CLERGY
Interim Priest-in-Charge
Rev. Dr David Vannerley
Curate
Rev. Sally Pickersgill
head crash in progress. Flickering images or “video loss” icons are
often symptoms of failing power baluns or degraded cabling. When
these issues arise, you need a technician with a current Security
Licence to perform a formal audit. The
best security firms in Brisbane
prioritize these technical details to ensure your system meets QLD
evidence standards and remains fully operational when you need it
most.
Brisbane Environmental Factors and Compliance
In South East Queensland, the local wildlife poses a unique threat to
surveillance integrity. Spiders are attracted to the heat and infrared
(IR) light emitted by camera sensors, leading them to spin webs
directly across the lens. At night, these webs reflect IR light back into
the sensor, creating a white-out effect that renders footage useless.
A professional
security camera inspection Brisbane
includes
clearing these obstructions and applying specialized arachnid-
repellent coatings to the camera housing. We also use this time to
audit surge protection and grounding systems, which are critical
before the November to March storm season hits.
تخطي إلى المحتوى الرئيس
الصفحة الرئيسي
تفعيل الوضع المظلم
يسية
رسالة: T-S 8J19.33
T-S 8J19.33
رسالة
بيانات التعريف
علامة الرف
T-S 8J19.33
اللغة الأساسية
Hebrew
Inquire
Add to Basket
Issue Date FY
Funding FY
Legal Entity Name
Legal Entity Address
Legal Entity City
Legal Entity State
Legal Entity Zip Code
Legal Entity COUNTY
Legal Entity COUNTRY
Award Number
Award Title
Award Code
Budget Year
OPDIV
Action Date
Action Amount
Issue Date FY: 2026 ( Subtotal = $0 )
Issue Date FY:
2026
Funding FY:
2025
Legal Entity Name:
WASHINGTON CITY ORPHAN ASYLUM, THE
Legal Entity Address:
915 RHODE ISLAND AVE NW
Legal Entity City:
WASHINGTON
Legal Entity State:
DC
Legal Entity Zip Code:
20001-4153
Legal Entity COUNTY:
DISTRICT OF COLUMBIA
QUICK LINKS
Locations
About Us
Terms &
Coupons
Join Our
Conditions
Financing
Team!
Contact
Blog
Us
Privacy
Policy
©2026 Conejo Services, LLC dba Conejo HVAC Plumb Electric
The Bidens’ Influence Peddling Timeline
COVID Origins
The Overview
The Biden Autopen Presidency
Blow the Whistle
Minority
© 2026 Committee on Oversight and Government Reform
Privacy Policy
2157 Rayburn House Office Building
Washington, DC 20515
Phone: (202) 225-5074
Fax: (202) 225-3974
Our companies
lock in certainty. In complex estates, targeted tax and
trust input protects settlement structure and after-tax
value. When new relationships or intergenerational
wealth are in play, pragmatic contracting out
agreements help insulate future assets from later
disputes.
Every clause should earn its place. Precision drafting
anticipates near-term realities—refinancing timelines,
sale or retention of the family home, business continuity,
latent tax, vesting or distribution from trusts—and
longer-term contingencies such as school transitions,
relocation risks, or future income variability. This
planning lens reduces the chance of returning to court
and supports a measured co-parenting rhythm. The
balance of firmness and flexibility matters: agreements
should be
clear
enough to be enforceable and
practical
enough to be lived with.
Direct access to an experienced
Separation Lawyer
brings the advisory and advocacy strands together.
▬▬▬▬▬▬▬▬▬▬
Przepisz wiernie fragment wierszy od samego ich początku aż po linię zawierającą „audit surge protection”, z obiema granicami włącznie.

CLERGY
Interim Priest-in-Charge
Rev. Dr David Vannerley
Curate
Rev. Sally Pickersgill
head crash in progress. Flickering images or “video loss” icons are
often symptoms of failing power baluns or degraded cabling. When
these issues arise, you need a technician with a current Security
Licence to perform a formal audit. The
best security firms in Brisbane
prioritize these technical details to ensure your system meets QLD
evidence standards and remains fully operational when you need it
most.
Brisbane Environmental Factors and Compliance
In South East Queensland, the local wildlife poses a unique threat to
surveillance integrity. Spiders are attracted to the heat and infrared
(IR) light emitted by camera sensors, leading them to spin webs
directly across the lens. At night, these webs reflect IR light back into
the sensor, creating a white-out effect that renders footage useless.
A professional
security camera inspection Brisbane
includes
clearing these obstructions and applying specialized arachnid-
repellent coatings to the camera housing. We also use this time to
audit surge protection and grounding systems, which are critical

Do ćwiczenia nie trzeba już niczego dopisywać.